___ TASK DATA ___
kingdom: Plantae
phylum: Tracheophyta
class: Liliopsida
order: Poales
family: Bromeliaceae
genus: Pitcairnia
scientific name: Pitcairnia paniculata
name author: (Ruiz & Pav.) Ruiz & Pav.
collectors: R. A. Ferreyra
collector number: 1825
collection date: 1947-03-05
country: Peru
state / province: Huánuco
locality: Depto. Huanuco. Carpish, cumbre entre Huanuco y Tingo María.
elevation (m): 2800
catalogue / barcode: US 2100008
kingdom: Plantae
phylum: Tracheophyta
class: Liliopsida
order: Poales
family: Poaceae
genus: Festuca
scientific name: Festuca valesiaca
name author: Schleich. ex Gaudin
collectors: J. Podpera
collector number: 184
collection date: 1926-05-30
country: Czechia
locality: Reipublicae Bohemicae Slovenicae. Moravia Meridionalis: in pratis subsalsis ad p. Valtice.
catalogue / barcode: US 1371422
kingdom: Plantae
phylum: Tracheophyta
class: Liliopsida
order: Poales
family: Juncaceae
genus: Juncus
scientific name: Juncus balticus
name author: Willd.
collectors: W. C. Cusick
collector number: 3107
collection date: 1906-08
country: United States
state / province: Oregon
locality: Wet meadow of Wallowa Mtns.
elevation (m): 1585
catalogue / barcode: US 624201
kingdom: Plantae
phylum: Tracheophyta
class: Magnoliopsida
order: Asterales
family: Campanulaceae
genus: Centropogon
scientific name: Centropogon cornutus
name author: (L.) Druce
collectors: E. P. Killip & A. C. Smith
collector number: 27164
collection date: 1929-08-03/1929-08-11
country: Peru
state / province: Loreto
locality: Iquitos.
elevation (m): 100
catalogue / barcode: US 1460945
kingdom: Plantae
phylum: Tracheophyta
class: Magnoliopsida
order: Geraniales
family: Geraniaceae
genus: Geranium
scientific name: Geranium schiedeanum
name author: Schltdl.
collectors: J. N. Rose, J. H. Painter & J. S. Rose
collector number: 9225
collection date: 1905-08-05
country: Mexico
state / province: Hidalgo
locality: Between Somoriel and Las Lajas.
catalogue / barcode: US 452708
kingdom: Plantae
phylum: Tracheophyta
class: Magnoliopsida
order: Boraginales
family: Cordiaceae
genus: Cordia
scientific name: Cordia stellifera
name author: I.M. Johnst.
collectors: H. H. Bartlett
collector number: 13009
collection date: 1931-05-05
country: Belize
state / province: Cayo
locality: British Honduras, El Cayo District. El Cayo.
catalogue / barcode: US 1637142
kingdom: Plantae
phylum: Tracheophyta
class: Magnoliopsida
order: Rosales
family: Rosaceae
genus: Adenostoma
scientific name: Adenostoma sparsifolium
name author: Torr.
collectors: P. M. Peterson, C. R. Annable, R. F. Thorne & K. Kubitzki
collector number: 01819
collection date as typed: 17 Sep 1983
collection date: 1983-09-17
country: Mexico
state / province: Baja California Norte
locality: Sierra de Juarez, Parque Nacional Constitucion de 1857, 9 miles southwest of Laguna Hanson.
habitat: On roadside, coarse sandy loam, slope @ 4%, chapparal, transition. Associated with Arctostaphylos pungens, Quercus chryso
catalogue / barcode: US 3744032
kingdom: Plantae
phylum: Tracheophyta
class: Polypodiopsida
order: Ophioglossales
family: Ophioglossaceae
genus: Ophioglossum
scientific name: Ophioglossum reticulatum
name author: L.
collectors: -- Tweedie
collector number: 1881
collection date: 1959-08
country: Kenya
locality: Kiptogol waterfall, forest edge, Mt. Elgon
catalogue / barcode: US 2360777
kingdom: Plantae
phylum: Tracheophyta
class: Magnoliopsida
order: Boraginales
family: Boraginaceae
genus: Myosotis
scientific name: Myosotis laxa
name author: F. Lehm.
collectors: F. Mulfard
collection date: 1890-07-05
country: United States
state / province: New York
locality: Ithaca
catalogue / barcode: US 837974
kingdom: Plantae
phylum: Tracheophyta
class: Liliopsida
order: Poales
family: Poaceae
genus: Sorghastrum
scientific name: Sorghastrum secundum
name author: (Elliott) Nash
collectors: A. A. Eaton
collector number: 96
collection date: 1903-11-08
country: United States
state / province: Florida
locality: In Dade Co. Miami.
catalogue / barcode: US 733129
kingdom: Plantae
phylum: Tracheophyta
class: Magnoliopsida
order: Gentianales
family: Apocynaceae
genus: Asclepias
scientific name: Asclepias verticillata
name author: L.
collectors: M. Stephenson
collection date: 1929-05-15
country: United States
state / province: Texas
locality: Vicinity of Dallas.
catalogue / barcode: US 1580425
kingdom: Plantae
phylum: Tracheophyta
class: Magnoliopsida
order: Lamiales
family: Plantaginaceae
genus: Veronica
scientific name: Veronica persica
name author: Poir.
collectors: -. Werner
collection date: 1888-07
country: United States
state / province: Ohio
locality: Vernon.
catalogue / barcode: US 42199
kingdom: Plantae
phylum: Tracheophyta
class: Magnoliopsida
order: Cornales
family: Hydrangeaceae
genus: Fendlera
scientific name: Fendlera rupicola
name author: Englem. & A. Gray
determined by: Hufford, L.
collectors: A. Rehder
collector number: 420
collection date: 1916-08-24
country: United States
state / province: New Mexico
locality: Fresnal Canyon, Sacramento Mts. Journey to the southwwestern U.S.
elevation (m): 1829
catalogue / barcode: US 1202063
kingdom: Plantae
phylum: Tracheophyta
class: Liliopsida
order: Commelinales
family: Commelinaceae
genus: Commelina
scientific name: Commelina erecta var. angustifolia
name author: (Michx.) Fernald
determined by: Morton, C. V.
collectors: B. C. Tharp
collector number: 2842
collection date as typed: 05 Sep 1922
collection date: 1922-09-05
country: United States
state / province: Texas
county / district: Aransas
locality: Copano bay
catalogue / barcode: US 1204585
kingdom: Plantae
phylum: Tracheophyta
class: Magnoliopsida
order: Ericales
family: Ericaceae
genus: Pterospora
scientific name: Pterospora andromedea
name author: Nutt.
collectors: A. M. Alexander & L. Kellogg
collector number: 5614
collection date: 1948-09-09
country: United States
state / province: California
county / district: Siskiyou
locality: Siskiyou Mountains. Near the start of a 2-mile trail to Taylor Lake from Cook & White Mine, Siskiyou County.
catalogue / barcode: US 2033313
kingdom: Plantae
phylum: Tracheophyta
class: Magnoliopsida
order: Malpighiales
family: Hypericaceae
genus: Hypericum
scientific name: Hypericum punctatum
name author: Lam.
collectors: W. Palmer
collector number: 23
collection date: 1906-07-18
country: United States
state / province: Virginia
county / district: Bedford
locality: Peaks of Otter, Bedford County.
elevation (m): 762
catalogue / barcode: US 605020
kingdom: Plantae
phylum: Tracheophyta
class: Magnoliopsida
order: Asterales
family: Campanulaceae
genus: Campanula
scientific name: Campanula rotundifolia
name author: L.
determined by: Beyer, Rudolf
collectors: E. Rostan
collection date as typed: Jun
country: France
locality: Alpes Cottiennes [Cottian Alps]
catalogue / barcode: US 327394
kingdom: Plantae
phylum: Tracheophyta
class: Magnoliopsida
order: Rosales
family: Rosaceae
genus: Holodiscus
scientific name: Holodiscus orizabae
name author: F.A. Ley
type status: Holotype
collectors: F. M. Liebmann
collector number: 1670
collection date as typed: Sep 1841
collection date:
___
## DESCRIPTION OF THE TASK
Can you return every one of the records above, line for line and without any changes?

## TASK ANSWER
kingdom: Plantae
phylum: Tracheophyta
class: Liliopsida
order: Poales
family: Bromeliaceae
genus: Pitcairnia
scientific name: Pitcairnia paniculata
name author: (Ruiz & Pav.) Ruiz & Pav.
collectors: R. A. Ferreyra
collector number: 1825
collection date: 1947-03-05
country: Peru
state / province: Huánuco
locality: Depto. Huanuco. Carpish, cumbre entre Huanuco y Tingo María.
elevation (m): 2800
catalogue / barcode: US 2100008
kingdom: Plantae
phylum: Tracheophyta
class: Liliopsida
order: Poales
family: Poaceae
genus: Festuca
scientific name: Festuca valesiaca
name author: Schleich. ex Gaudin
collectors: J. Podpera
collector number: 184
collection date: 1926-05-30
country: Czechia
locality: Reipublicae Bohemicae Slovenicae. Moravia Meridionalis: in pratis subsalsis ad p. Valtice.
catalogue / barcode: US 1371422
kingdom: Plantae
phylum: Tracheophyta
class: Liliopsida
order: Poales
family: Juncaceae
genus: Juncus
scientific name: Juncus balticus
name author: Willd.
collectors: W. C. Cusick
collector number: 3107
collection date: 1906-08
country: United States
state / province: Oregon
locality: Wet meadow of Wallowa Mtns.
elevation (m): 1585
catalogue / barcode: US 624201
kingdom: Plantae
phylum: Tracheophyta
class: Magnoliopsida
order: Asterales
family: Campanulaceae
genus: Centropogon
scientific name: Centropogon cornutus
name author: (L.) Druce
collectors: E. P. Killip & A. C. Smith
collector number: 27164
collection date: 1929-08-03/1929-08-11
country: Peru
state / province: Loreto
locality: Iquitos.
elevation (m): 100
catalogue / barcode: US 1460945
kingdom: Plantae
phylum: Tracheophyta
class: Magnoliopsida
order: Geraniales
family: Geraniaceae
genus: Geranium
scientific name: Geranium schiedeanum
name author: Schltdl.
collectors: J. N. Rose, J. H. Painter & J. S. Rose
collector number: 9225
collection date: 1905-08-05
country: Mexico
state / province: Hidalgo
locality: Between Somoriel and Las Lajas.
catalogue / barcode: US 452708
kingdom: Plantae
phylum: Tracheophyta
class: Magnoliopsida
order: Boraginales
family: Cordiaceae
genus: Cordia
scientific name: Cordia stellifera
name author: I.M. Johnst.
collectors: H. H. Bartlett
collector number: 13009
collection date: 1931-05-05
country: Belize
state / province: Cayo
locality: British Honduras, El Cayo District. El Cayo.
catalogue / barcode: US 1637142
kingdom: Plantae
phylum: Tracheophyta
class: Magnoliopsida
order: Rosales
family: Rosaceae
genus: Adenostoma
scientific name: Adenostoma sparsifolium
name author: Torr.
collectors: P. M. Peterson, C. R. Annable, R. F. Thorne & K. Kubitzki
collector number: 01819
collection date as typed: 17 Sep 1983
collection date: 1983-09-17
country: Mexico
state / province: Baja California Norte
locality: Sierra de Juarez, Parque Nacional Constitucion de 1857, 9 miles southwest of Laguna Hanson.
habitat: On roadside, coarse sandy loam, slope @ 4%, chapparal, transition. Associated with Arctostaphylos pungens, Quercus chryso
catalogue / barcode: US 3744032
kingdom: Plantae
phylum: Tracheophyta
class: Polypodiopsida
order: Ophioglossales
family: Ophioglossaceae
genus: Ophioglossum
scientific name: Ophioglossum reticulatum
name author: L.
collectors: -- Tweedie
collector number: 1881
collection date: 1959-08
country: Kenya
locality: Kiptogol waterfall, forest edge, Mt. Elgon
catalogue / barcode: US 2360777
kingdom: Plantae
phylum: Tracheophyta
class: Magnoliopsida
order: Boraginales
family: Boraginaceae
genus: Myosotis
scientific name: Myosotis laxa
name author: F. Lehm.
collectors: F. Mulfard
collection date: 1890-07-05
country: United States
state / province: New York
locality: Ithaca
catalogue / barcode: US 837974
kingdom: Plantae
phylum: Tracheophyta
class: Liliopsida
order: Poales
family: Poaceae
genus: Sorghastrum
scientific name: Sorghastrum secundum
name author: (Elliott) Nash
collectors: A. A. Eaton
collector number: 96
collection date: 1903-11-08
country: United States
state / province: Florida
locality: In Dade Co. Miami.
catalogue / barcode: US 733129
kingdom: Plantae
phylum: Tracheophyta
class: Magnoliopsida
order: Gentianales
family: Apocynaceae
genus: Asclepias
scientific name: Asclepias verticillata
name author: L.
collectors: M. Stephenson
collection date: 1929-05-15
country: United States
state / province: Texas
locality: Vicinity of Dallas.
catalogue / barcode: US 1580425
kingdom: Plantae
phylum: Tracheophyta
class: Magnoliopsida
order: Lamiales
family: Plantaginaceae
genus: Veronica
scientific name: Veronica persica
name author: Poir.
collectors: -. Werner
collection date: 1888-07
country: United States
state / province: Ohio
locality: Vernon.
catalogue / barcode: US 42199
kingdom: Plantae
phylum: Tracheophyta
class: Magnoliopsida
order: Cornales
family: Hydrangeaceae
genus: Fendlera
scientific name: Fendlera rupicola
name author: Englem. & A. Gray
determined by: Hufford, L.
collectors: A. Rehder
collector number: 420
collection date: 1916-08-24
country: United States
state / province: New Mexico
locality: Fresnal Canyon, Sacramento Mts. Journey to the southwwestern U.S.
elevation (m): 1829
catalogue / barcode: US 1202063
kingdom: Plantae
phylum: Tracheophyta
class: Liliopsida
order: Commelinales
family: Commelinaceae
genus: Commelina
scientific name: Commelina erecta var. angustifolia
name author: (Michx.) Fernald
determined by: Morton, C. V.
collectors: B. C. Tharp
collector number: 2842
collection date as typed: 05 Sep 1922
collection date: 1922-09-05
country: United States
state / province: Texas
county / district: Aransas
locality: Copano bay
catalogue / barcode: US 1204585
kingdom: Plantae
phylum: Tracheophyta
class: Magnoliopsida
order: Ericales
family: Ericaceae
genus: Pterospora
scientific name: Pterospora andromedea
name author: Nutt.
collectors: A. M. Alexander & L. Kellogg
collector number: 5614
collection date: 1948-09-09
country: United States
state / province: California
county / district: Siskiyou
locality: Siskiyou Mountains. Near the start of a 2-mile trail to Taylor Lake from Cook & White Mine, Siskiyou County.
catalogue / barcode: US 2033313
kingdom: Plantae
phylum: Tracheophyta
class: Magnoliopsida
order: Malpighiales
family: Hypericaceae
genus: Hypericum
scientific name: Hypericum punctatum
name author: Lam.
collectors: W. Palmer
collector number: 23
collection date: 1906-07-18
country: United States
state / province: Virginia
county / district: Bedford
locality: Peaks of Otter, Bedford County.
elevation (m): 762
catalogue / barcode: US 605020
kingdom: Plantae
phylum: Tracheophyta
class: Magnoliopsida
order: Asterales
family: Campanulaceae
genus: Campanula
scientific name: Campanula rotundifolia
name author: L.
determined by: Beyer, Rudolf
collectors: E. Rostan
collection date as typed: Jun
country: France
locality: Alpes Cottiennes [Cottian Alps]
catalogue / barcode: US 327394
kingdom: Plantae
phylum: Tracheophyta
class: Magnoliopsida
order: Rosales
family: Rosaceae
genus: Holodiscus
scientific name: Holodiscus orizabae
name author: F.A. Ley
type status: Holotype
collectors: F. M. Liebmann
collector number: 1670
collection date as typed: Sep 1841
collection date:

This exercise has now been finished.